New possibilities arising with AIfES
Fraunhofer IMS has developed AIfES, a platform-independent and constantly growing machine learning library developed using the C programming language, which implies a fully configurable Feedforward Neural Network (FNN). AIfES uses standard libraries based on the GNU Compiler Collection (GCC). The program source code is reduced to a minimum, thus even the integration on a microcontroller including learning algorithms is possible. AIfES runs on almost any hardware from 8-bit microcontrollers to smartphones and PCs
AIfES is Open Source
AIfES is offered as a dual license model. For private projects or developers of Free Open Source Software (FOSS) under the GNU General Public License (GPL) version 3, AIfES can be used free of charge. If AIfES is to be combined and distributed with commercially licensed software and/or if the AIfES source code for the commercially licensed software is not to be distributed under the GNU GPL V3, a license agreement must be concluded with Fraunhofer IMS. Further information and a way to contact us can be found here.
AIfES for Arduino®
The Fraunhofer IMS with AIfES and Arduino prepare to enter a partnership. For this purpose, a version compatible with the Arduino IDE was realized, which can be run on almost any Arduino board. Follow this link to go directly to the corresponding repository.
Intelligent microelectronics and sensors
AIfES offers AI to run on small intelligent microelectronics and sensors, independent on connectivity towards a cloud or a powerful and resource-hungry processing entity while providing full AI mechanism like independent learning. This opens the door for many new applications, starting from real-time evaluation of sensor data, calibration of sensors towards recognition of pattern and their classification. On top, the development of virtual sensors becomes possible by simulating a dependency of representative measured values on a new target value.
Easy start and compatibility with other frameworks
AIfES is very similar to and compatible to the well-known Python ML frameworks such as TensorFlow, Keras or PyTorch, but its functionality is significantly reduced. In the current version, Feedforward Neural Networks (FNN) are supported, which can be configured completely freely. Also the popular activation functions like ReLU, Sigmoid or Softmax are already integrated. A full implementation of Convolutional Neural Networks (ConvNet) will follow in the near future.
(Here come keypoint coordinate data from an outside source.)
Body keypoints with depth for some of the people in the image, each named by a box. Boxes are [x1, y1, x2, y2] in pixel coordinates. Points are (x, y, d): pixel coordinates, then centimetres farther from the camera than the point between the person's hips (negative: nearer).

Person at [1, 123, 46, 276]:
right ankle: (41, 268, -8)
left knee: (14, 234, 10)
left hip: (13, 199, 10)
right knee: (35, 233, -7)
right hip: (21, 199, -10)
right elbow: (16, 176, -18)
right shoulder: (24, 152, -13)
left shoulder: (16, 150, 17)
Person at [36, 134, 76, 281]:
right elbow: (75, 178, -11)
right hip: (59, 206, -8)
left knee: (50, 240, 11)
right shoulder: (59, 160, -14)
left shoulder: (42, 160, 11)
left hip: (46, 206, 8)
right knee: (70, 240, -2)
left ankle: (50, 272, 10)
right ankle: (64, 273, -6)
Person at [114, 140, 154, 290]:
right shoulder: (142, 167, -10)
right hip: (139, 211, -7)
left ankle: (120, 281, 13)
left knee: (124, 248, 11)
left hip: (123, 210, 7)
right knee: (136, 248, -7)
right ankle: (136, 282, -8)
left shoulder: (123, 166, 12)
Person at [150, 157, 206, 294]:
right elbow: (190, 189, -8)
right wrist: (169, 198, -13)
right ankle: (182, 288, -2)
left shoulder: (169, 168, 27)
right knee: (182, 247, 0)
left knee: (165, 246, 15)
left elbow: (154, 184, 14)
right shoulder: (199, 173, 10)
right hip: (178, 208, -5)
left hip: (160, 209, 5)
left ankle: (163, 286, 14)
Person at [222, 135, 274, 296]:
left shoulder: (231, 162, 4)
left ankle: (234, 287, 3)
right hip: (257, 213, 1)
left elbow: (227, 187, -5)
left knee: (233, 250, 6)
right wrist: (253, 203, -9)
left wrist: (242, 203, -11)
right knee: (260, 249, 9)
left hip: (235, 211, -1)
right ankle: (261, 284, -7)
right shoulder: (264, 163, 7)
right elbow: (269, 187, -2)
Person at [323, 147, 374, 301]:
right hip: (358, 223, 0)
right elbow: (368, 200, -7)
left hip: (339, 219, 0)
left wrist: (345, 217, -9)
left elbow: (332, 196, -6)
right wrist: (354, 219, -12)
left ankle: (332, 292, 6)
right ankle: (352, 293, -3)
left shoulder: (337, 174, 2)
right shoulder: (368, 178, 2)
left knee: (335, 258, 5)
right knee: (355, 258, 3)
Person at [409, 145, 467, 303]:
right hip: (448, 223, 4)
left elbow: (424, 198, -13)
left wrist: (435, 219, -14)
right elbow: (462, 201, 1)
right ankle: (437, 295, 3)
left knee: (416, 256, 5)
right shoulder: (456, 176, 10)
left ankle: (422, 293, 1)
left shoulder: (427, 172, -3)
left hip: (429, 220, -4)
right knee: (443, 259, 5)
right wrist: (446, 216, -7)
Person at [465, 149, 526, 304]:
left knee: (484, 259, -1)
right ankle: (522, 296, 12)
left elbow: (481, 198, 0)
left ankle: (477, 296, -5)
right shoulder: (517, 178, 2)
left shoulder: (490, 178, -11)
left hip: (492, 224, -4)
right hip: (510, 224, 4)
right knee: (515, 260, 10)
The model development is also oriented to the Python frameworks, so that the user can find his way around directly. The common algorithms for training like the Gradient Descent Optimizer (SGD) or the Adam Optimizer are also included.
It is possible to import an already trained FNN from another ML framework. Only the network structure and the weights are needed to reproduce an FNN and even to train it further. A Keras example is included in the library and it is also not necessary to port the model into TensorFlow Lite. Of course, the weights of an FNN in AIfES can also be read out, stored or sent directly to another device. Different FNNs can be loaded at runtime by reconfiguring the model and loading new weights. The weight sets can be stored in the cloud to make them available to other devices. The applications are almost limitless
An embedded system with different tasks is possible
The construction of AIfES functions inside the library enables for example the calculation of an ANN including its parameterization with only one function call. This structure allows an embedded system to be completely reconfigured to perform a totally different task afterwards. This is realized by exchanging the weights of the ANN and - if necessary - a change of the network structure is possible. The same AIfES functions are still available and only the transferred parameters are altered.
Because processing can take place offline on the device, no sensitive data needs to be transferred.
AIfES offers a decentralization of the processing power, for example by small intelligent embedded systems that process the data and provide calculated results to the next higher entity to avoid raw data overloading of the whole system. As a result, the totally transferred amount of data is significantly reduced and the system can act faster and more efficiently as a whole.
Finally it is possible to build a network from small and adaptive systems that share tasks among themselves.